*Your assignment*: Display every line in the rows below that contains the string "java", copying each such line in full.

*Data records*:
____
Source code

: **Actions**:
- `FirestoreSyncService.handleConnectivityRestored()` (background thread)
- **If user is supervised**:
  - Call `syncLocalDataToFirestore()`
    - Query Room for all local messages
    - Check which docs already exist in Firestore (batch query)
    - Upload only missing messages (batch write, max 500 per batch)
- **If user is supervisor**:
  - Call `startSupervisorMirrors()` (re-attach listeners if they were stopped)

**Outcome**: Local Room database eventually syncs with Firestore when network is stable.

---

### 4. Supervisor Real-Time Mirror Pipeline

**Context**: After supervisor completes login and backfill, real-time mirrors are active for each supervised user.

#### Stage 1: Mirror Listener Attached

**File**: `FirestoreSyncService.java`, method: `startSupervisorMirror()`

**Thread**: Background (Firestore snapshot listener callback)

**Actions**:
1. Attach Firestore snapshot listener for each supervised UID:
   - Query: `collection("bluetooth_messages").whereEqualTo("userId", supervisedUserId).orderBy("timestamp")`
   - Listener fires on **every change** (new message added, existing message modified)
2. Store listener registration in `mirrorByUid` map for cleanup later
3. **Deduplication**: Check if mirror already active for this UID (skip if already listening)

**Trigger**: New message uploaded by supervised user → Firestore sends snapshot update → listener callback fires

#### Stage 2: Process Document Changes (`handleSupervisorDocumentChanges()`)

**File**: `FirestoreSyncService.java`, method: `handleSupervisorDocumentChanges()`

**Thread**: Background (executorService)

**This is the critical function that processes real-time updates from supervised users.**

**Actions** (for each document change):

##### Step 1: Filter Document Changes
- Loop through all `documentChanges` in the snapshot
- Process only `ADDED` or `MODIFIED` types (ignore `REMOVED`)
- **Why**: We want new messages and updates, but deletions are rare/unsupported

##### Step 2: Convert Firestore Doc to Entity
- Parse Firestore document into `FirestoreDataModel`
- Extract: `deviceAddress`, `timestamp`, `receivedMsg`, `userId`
____
*Solution to this exercise*:
**File**: `FirestoreSyncService.java`, method: `startSupervisorMirror()`
**File**: `FirestoreSyncService.java`, method: `handleSupervisorDocumentChanges()`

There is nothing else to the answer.